Del resto non conoscevo neppure William Golding (Nobel 1983), autore di Il signore delle mosche un best seller da 14 milioni di copie vendute solo nei paesi anglofoni.
Un libro edito nel 1954 e di grande impatto emotivo su un vasto pubblico.
Il signore delle mosche non è che mi abbia esaltato. Dal punto di vista letterario mi sembra un mediocre romanzo per ragazzi, però rivolto agli adulti, con l'ambizione di essere una metafora sulla natura umana.
I bambini sono selvaggi cattivi ai quali una educazione appiccicaticcia di buone maniere, tipicamente inglese, scivola via nel giro di poco tempo rivelando crudamente la vera natura violenta e superstiziosa del genere umano.
Non basta un'isola favolosa e una vita facile, ricca di cibo gratuito e condizioni climatiche ideali a farne una comunità felice.
Del resto lo sfondo sul quale si svolgono gli eventi è di per se stesso catastrofico.
Le paure di guerra degli anni cinquanta sono sfociate, nell'immaginario dell'autore, in una autentica guerra nucleare, alla quale si tenta di sottrarre questo carico di bambini e preadolescenti inglesi spedendoli lontani. Un incidente (o un attacco?) al loro aereo, li fa precipitare per caso in questa isola paradisiaca dove i superstiti dovranno cavarsela, senza il sostegno e la guida di alcun adulto.
Tale lo scenario nel quale si muovono due modi contrapposti di affrontare la realtà. Uno più razionale, ma debole e confuso, tarato sui ricordi del mondo adulto. L'altro, che alla fine prenderà tragicamente il sopravvento, basato sulla crudeltà della forza fisica.
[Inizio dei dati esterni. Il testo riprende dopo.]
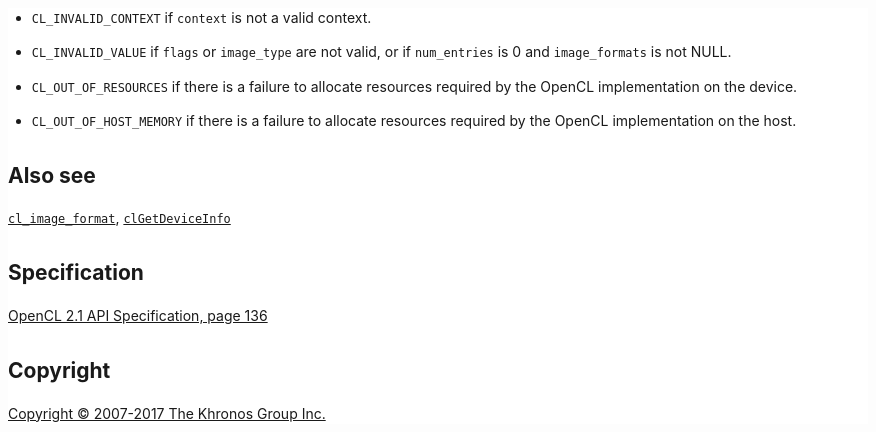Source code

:-   `CL_INVALID_CONTEXT` if `context` is not a valid context.

-   `CL_INVALID_VALUE` if `flags` or `image_type` are not valid, or if
    `num_entries` is 0 and `image_formats` is not NULL.

-   `CL_OUT_OF_RESOURCES` if there is a failure to allocate resources
    required by the OpenCL implementation on the device.

-   `CL_OUT_OF_HOST_MEMORY` if there is a failure to allocate resources
    required by the OpenCL implementation on the host.

Also see
--------

[`cl_image_format`](cl_image_format.html),
[`clGetDeviceInfo`](clGetDeviceInfo.html)

Specification
-------------

[OpenCL 2.1 API Specification, page
136](https://www.khronos.org/registry/cl/specs/opencl-2.1.pdf#page=136)

Copyright
---------

[Copyright © 2007-2017 The Khronos Group Inc.](copyright.html)
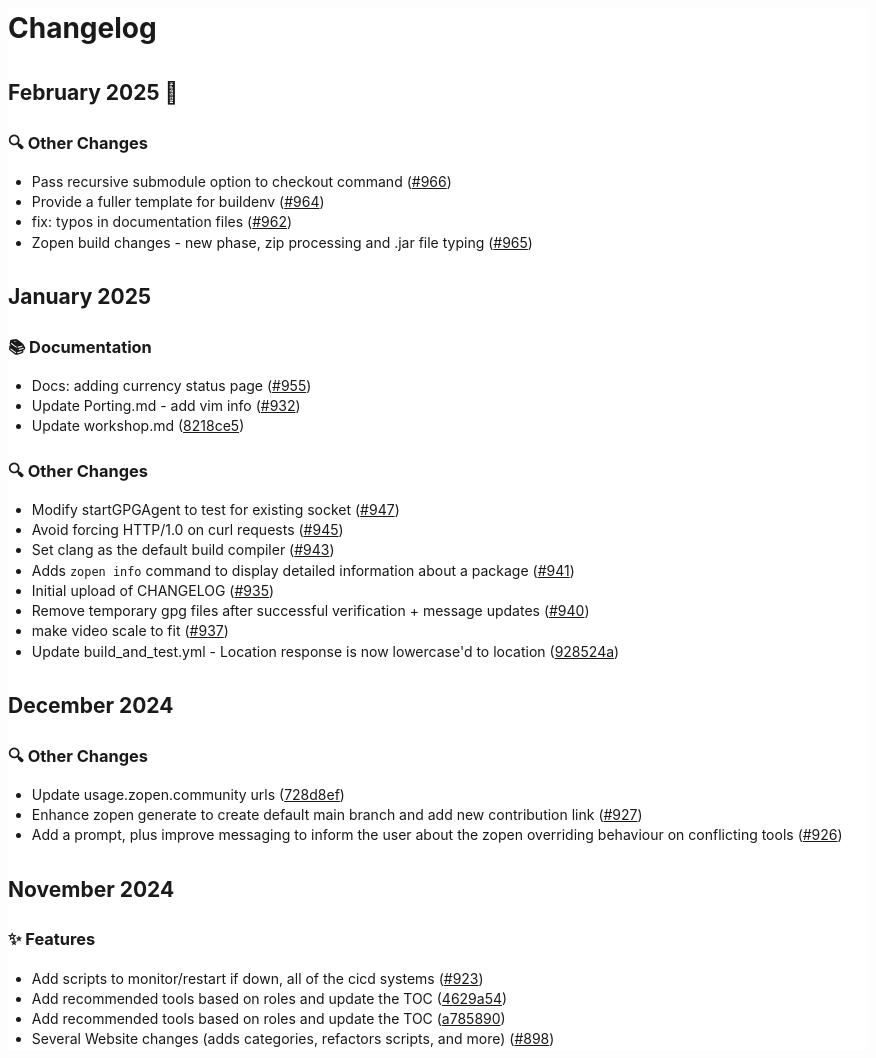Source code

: # Changelog
## February 2025 🚧
### 🔍 Other Changes
- Pass recursive submodule option to checkout command ([#966](https://github.com/zopencommunity/meta/pull/966))
- Provide a fuller template for buildenv ([#964](https://github.com/zopencommunity/meta/pull/964))
- fix: typos in documentation files ([#962](https://github.com/zopencommunity/meta/pull/962))
- Zopen build changes - new phase, zip processing and .jar file typing ([#965](https://github.com/zopencommunity/meta/pull/965))

## January 2025
### 📚 Documentation
- Docs: adding currency status page ([#955](https://github.com/zopencommunity/meta/pull/955))
- Update Porting.md - add vim info ([#932](https://github.com/zopencommunity/meta/pull/932))
- Update workshop.md ([8218ce5](https://github.com/zopencommunity/meta/commit/8218ce50c922195c8a00bd0ea9e08a37ad5c360a))

### 🔍 Other Changes
- Modify startGPGAgent to test for existing socket ([#947](https://github.com/zopencommunity/meta/pull/947))
- Avoid forcing HTTP/1.0 on curl requests ([#945](https://github.com/zopencommunity/meta/pull/945))
- Set clang as the default build compiler ([#943](https://github.com/zopencommunity/meta/pull/943))
- Adds `zopen info` command to display detailed information about a package ([#941](https://github.com/zopencommunity/meta/pull/941))
- Initial upload of CHANGELOG ([#935](https://github.com/zopencommunity/meta/pull/935))
- Remove temporary gpg files after successful verification + message updates ([#940](https://github.com/zopencommunity/meta/pull/940))
- make video scale to fit ([#937](https://github.com/zopencommunity/meta/pull/937))
- Update build_and_test.yml - Location response is now lowercase'd to location ([928524a](https://github.com/zopencommunity/meta/commit/928524a88d440ca953e7205bc61aaede80866c1b))

## December 2024
### 🔍 Other Changes
- Update usage.zopen.community urls ([728d8ef](https://github.com/zopencommunity/meta/commit/728d8efa4d9716ded35dc4674ebc8a437d89ee3d))
- Enhance zopen generate to create default main branch and add new contribution link ([#927](https://github.com/zopencommunity/meta/pull/927))
- Add a prompt, plus improve messaging to inform the user about the zopen overriding behaviour on conflicting tools ([#926](https://github.com/zopencommunity/meta/pull/926))

## November 2024
### ✨ Features
- Add scripts to monitor/restart if down, all of the cicd systems ([#923](https://github.com/zopencommunity/meta/pull/923))
- Add recommended tools based on roles and update the TOC ([4629a54](https://github.com/zopencommunity/meta/commit/4629a54027f613e2057ea722d8981c3709e4ce54))
- Add recommended tools based on roles and update the TOC ([a785890](https://github.com/zopencommunity/meta/commit/a78589035bb6e666085ad1e81afe6b85a930d4b0))
- Several Website changes (adds categories, refactors scripts, and more) ([#898](https://github.com/zopencommunity/meta/pull/898))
Un'annotazione finale che è soltanto una sensazione personale. Alcuni punti del racconto mi hanno ricordato, per superficiale associazione, episodi di Lost. Possibile che i geniali autori del serial - che alla fine si è talmente involuto da cadere nel ridicolo - abbiano avuto tra le loro fonti d'ispirazione anche questo libro.